- DIRECTIVE 1 -
In the text on accounting for law firms, what happens to any remaining retainer once a case has been completed?
- DIRECTIVE 2 -
Continue the text on accounting for law firms from where it stops.

Effective Accounting Management for Law Firms Handling Retainer-Based Cases

Accounting for law firms has several unique features. The primary reason for this is the use of retainers. Similar to a deposit, this is the fee paid to your firm before work commences. Retainers can vary, depending on the case in question, the lawyer’s fees, and other factors. Once a case has been completed, the remainder of the retainer, if any, is returned to the client. 

However, this payment structure can greatly impact the accounting practices of your law firm, especially when it comes to trust accounts. 

 

Understanding Retainer-Based Cases and IOLTA Accounts

A common trust account in legal firms – and perhaps one of the trickiest to manage – is an IOLTA (Interest on Lawyers Trust Account).

What is an IOLTA?

IOLTAs are closely linked to client retainers. Essentially, these advanced payments are kept in an IOLTA until your firm completes the necessary services. Thereafter, the funds are transferred to your business’ operating account, where they officially become earned income.

- DATA FOR ANALYSIS -

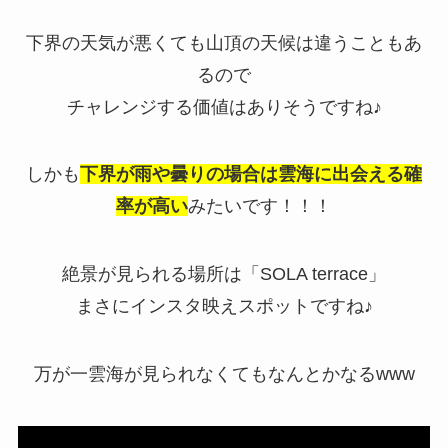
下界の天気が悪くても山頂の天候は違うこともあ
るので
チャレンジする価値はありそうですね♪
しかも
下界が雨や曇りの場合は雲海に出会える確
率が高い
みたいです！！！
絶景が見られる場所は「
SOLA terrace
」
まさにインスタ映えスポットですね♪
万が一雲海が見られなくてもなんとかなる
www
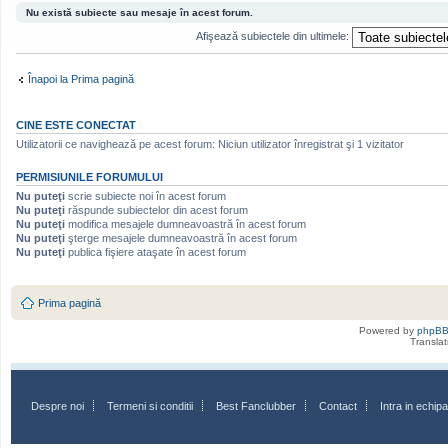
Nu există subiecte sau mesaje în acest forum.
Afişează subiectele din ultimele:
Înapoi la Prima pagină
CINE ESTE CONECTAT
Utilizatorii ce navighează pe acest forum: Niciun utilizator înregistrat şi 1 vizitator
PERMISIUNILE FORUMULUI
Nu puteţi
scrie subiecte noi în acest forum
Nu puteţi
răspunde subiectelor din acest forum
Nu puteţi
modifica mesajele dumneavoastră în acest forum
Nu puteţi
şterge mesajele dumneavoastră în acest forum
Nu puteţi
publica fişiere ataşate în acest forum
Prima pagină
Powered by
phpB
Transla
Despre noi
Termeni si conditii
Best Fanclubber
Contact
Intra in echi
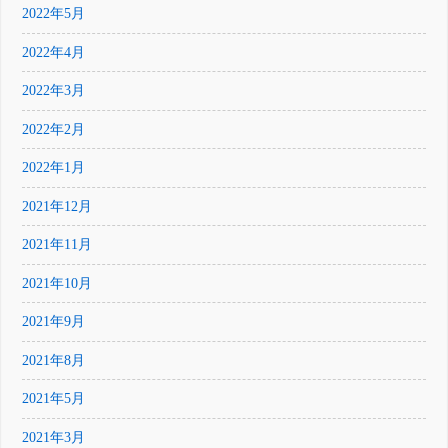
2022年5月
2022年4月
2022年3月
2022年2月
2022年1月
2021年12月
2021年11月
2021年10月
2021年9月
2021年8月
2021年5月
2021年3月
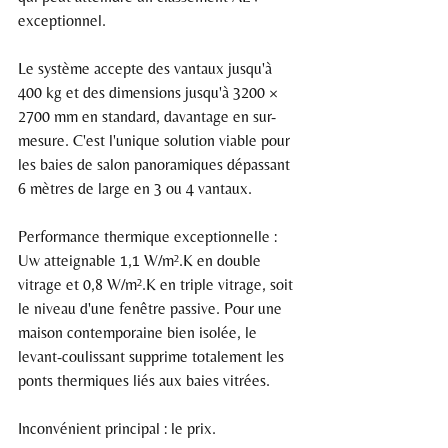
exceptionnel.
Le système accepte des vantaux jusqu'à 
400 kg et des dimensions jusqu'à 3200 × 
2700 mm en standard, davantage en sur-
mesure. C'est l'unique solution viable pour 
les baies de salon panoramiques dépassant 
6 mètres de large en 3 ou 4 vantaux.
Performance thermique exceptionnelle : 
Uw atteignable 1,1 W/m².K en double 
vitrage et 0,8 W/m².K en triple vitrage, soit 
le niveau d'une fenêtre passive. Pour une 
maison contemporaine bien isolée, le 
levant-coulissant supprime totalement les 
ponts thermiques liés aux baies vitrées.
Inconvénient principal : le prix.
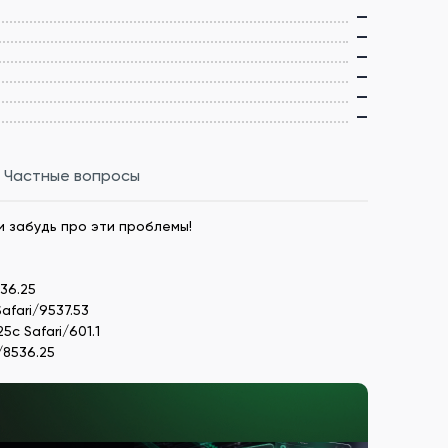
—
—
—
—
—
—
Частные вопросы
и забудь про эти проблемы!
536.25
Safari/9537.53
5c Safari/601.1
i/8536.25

- RESPONSE 1 -
Any remainder of the retainer is returned to the client.

- RESPONSE 2 -
What makes these accounts special is that the interest they earn is not kept by your firm as profit. Instead, it is collected by your state bar association for charitable purposes and activities, including: 

  • Civil legal services.
  • Funding law school scholarships.
  • Providing legal assistance and legal aid to those who can’t afford it. 
  • Funding grants for non-profit organizations and public service programs.

How does an IOLTA differ from a traditional bank account?

Because the interest from these accounts is used by your state’s bar association, IOLTAs are tax-exempt. According to the IRS, interest derived from these accounts is not taxable to the client, firm, or an individual attorney, as it is not accounted for as gross income.  

However, IOLTAs have strict record-keeping requirements, along with several ethical and legal obligations that affect accounting for law firms. Moreover, some of the regulations around managing these accounts vary between states.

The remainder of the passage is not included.